Your assignment
Rewrite every entry below, replacing "chart" with "graph" and leaving all other text unchanged. Omit the pictures from your version.

---- Exercise material

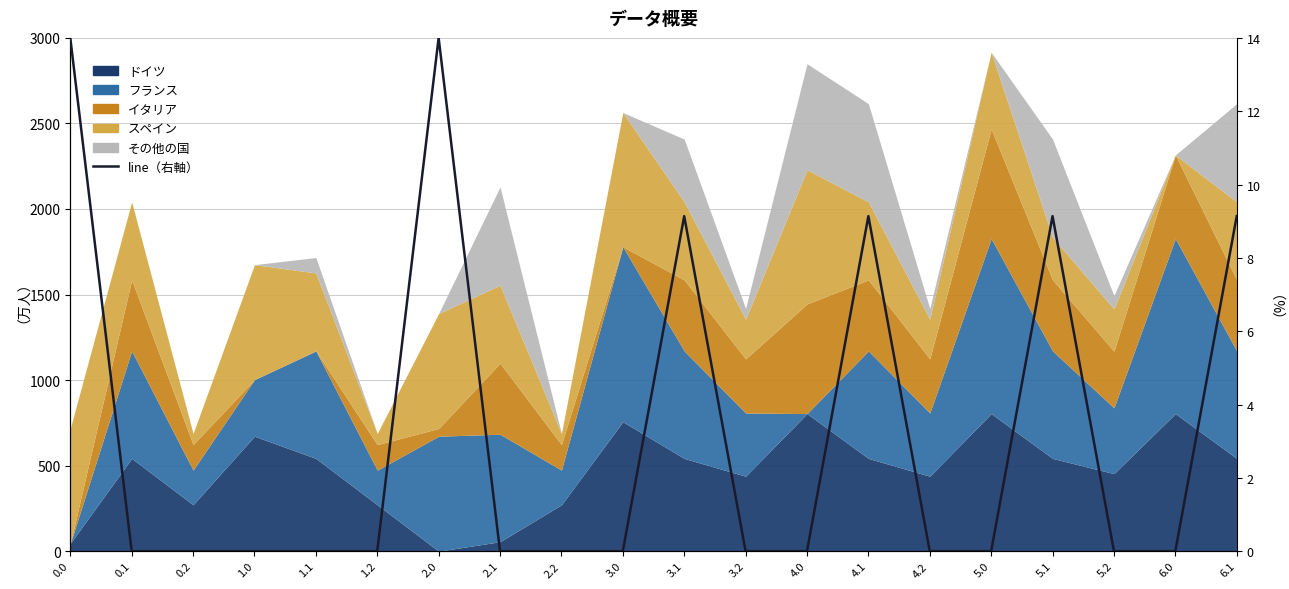

True or false: there are more than 1 points higher than both neighbors.

True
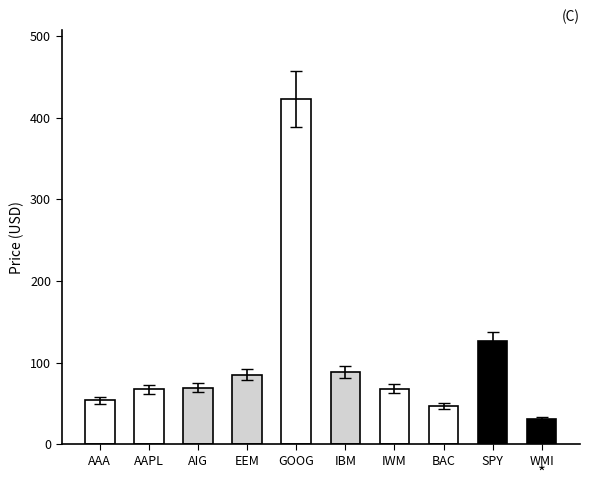

Is it true that the value at WMI is 30.4?

True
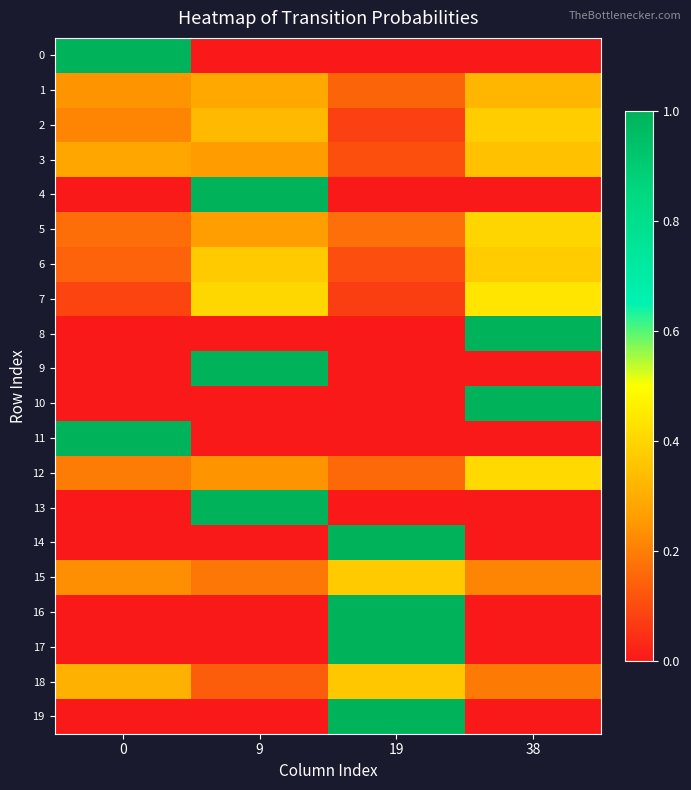

Reading left to right, what are all the values shown in this chart?

0: 0=1.0	9=0.0	19=0.0	38=0.0
1: 0=0.2	9=0.3	19=0.1	38=0.3
2: 0=0.2	9=0.3	19=0.1	38=0.4
3: 0=0.3	9=0.3	19=0.1	38=0.3
4: 0=0.0	9=1.0	19=0.0	38=0.0
5: 0=0.2	9=0.3	19=0.2	38=0.4
6: 0=0.1	9=0.4	19=0.1	38=0.4
7: 0=0.1	9=0.4	19=0.1	38=0.4
8: 0=0.0	9=0.0	19=0.0	38=1.0
9: 0=0.0	9=1.0	19=0.0	38=0.0
10: 0=0.0	9=0.0	19=0.0	38=1.0
11: 0=1.0	9=0.0	19=0.0	38=0.0
12: 0=0.2	9=0.2	19=0.2	38=0.4
13: 0=0.0	9=1.0	19=0.0	38=0.0
14: 0=0.0	9=0.0	19=1.0	38=0.0
15: 0=0.2	9=0.2	19=0.4	38=0.2
16: 0=0.0	9=0.0	19=1.0	38=0.0
17: 0=0.0	9=0.0	19=1.0	38=0.0
18: 0=0.3	9=0.1	19=0.4	38=0.2
19: 0=0.0	9=0.0	19=1.0	38=0.0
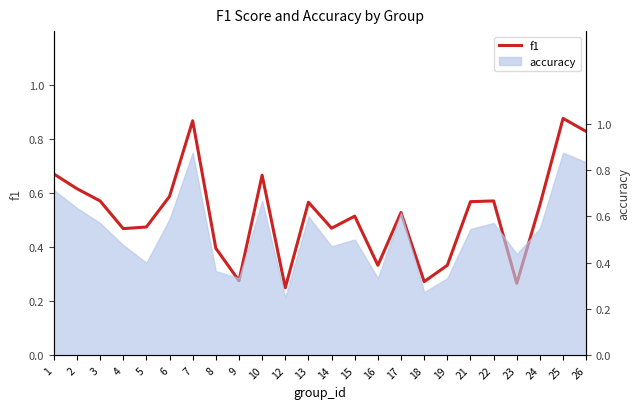

How many lines are shown in the chart?

1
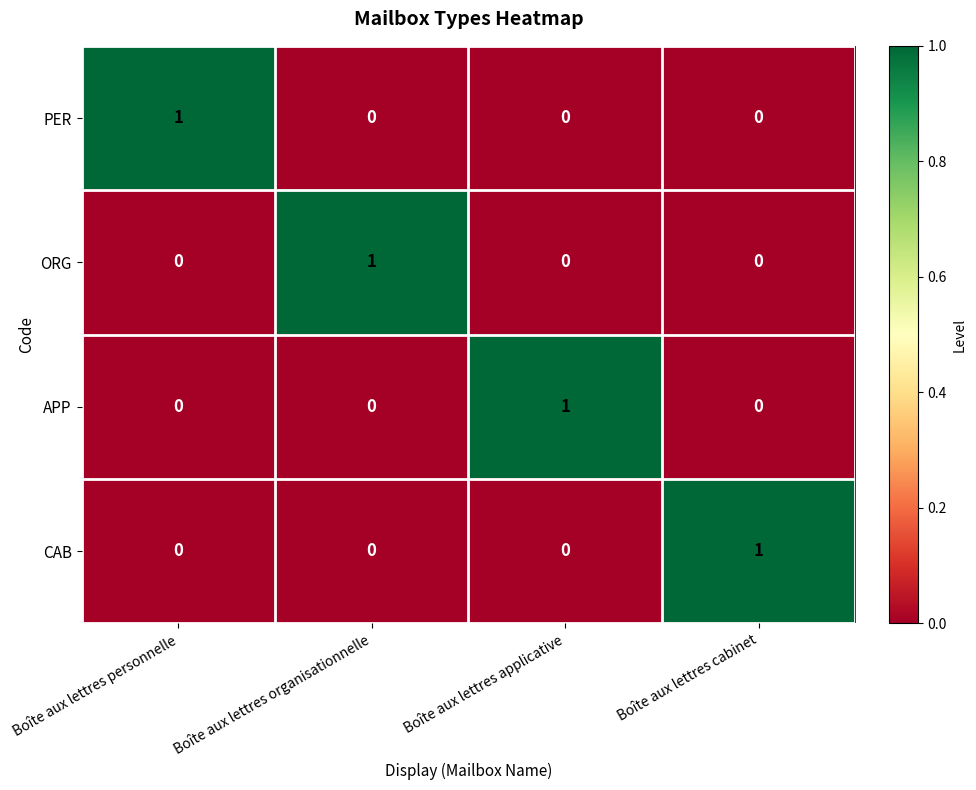

Count the number of data series in this chart.

4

--------

Solution for this problem
True or false: there are more than 1 points higher than both neighbors.

True

Is it true that the value at WMI is 30.4?

True

Reading left to right, what are all the values shown in this graph?

0: 0=1.0	9=0.0	19=0.0	38=0.0
1: 0=0.2	9=0.3	19=0.1	38=0.3
2: 0=0.2	9=0.3	19=0.1	38=0.4
3: 0=0.3	9=0.3	19=0.1	38=0.3
4: 0=0.0	9=1.0	19=0.0	38=0.0
5: 0=0.2	9=0.3	19=0.2	38=0.4
6: 0=0.1	9=0.4	19=0.1	38=0.4
7: 0=0.1	9=0.4	19=0.1	38=0.4
8: 0=0.0	9=0.0	19=0.0	38=1.0
9: 0=0.0	9=1.0	19=0.0	38=0.0
10: 0=0.0	9=0.0	19=0.0	38=1.0
11: 0=1.0	9=0.0	19=0.0	38=0.0
12: 0=0.2	9=0.2	19=0.2	38=0.4
13: 0=0.0	9=1.0	19=0.0	38=0.0
14: 0=0.0	9=0.0	19=1.0	38=0.0
15: 0=0.2	9=0.2	19=0.4	38=0.2
16: 0=0.0	9=0.0	19=1.0	38=0.0
17: 0=0.0	9=0.0	19=1.0	38=0.0
18: 0=0.3	9=0.1	19=0.4	38=0.2
19: 0=0.0	9=0.0	19=1.0	38=0.0

How many lines are shown in the graph?

1

Count the number of data series in this graph.

4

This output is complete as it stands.